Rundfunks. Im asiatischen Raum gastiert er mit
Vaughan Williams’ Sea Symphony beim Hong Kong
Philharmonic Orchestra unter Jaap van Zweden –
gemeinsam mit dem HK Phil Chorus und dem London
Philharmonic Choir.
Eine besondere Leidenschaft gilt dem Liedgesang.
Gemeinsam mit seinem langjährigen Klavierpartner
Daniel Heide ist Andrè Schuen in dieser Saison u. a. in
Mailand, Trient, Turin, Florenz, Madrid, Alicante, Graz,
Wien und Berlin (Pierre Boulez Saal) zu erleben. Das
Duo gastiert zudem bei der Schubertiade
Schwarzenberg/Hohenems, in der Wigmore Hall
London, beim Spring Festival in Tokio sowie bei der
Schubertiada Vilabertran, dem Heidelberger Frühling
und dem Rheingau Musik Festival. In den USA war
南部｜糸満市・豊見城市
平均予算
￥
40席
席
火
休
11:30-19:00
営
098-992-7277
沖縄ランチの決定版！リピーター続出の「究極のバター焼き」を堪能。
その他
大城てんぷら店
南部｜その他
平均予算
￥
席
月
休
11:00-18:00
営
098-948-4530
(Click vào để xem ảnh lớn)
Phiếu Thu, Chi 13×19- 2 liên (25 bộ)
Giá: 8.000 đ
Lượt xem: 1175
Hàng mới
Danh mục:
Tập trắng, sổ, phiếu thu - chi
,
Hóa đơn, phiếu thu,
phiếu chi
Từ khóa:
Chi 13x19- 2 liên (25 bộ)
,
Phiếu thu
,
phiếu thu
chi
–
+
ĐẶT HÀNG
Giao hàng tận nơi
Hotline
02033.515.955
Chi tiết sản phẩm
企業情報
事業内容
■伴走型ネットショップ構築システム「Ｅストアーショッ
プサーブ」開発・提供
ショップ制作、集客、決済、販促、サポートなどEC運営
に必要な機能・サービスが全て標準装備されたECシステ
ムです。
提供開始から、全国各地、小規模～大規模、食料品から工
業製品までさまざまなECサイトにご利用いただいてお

.....

■ Request
Nothing should be missing: every line above must be reproduced exactly.

■ Answer
Rundfunks. Im asiatischen Raum gastiert er mit
Vaughan Williams’ Sea Symphony beim Hong Kong
Philharmonic Orchestra unter Jaap van Zweden –
gemeinsam mit dem HK Phil Chorus und dem London
Philharmonic Choir.
Eine besondere Leidenschaft gilt dem Liedgesang.
Gemeinsam mit seinem langjährigen Klavierpartner
Daniel Heide ist Andrè Schuen in dieser Saison u. a. in
Mailand, Trient, Turin, Florenz, Madrid, Alicante, Graz,
Wien und Berlin (Pierre Boulez Saal) zu erleben. Das
Duo gastiert zudem bei der Schubertiade
Schwarzenberg/Hohenems, in der Wigmore Hall
London, beim Spring Festival in Tokio sowie bei der
Schubertiada Vilabertran, dem Heidelberger Frühling
und dem Rheingau Musik Festival. In den USA war
南部｜糸満市・豊見城市
平均予算
￥
40席
席
火
休
11:30-19:00
営
098-992-7277
沖縄ランチの決定版！リピーター続出の「究極のバター焼き」を堪能。
その他
大城てんぷら店
南部｜その他
平均予算
￥
席
月
休
11:00-18:00
営
098-948-4530
(Click vào để xem ảnh lớn)
Phiếu Thu, Chi 13×19- 2 liên (25 bộ)
Giá: 8.000 đ
Lượt xem: 1175
Hàng mới
Danh mục:
Tập trắng, sổ, phiếu thu - chi
,
Hóa đơn, phiếu thu,
phiếu chi
Từ khóa:
Chi 13x19- 2 liên (25 bộ)
,
Phiếu thu
,
phiếu thu
chi
–
+
ĐẶT HÀNG
Giao hàng tận nơi
Hotline
02033.515.955
Chi tiết sản phẩm
企業情報
事業内容
■伴走型ネットショップ構築システム「Ｅストアーショッ
プサーブ」開発・提供
ショップ制作、集客、決済、販促、サポートなどEC運営
に必要な機能・サービスが全て標準装備されたECシステ
ムです。
提供開始から、全国各地、小規模～大規模、食料品から工
業製品までさまざまなECサイトにご利用いただいてお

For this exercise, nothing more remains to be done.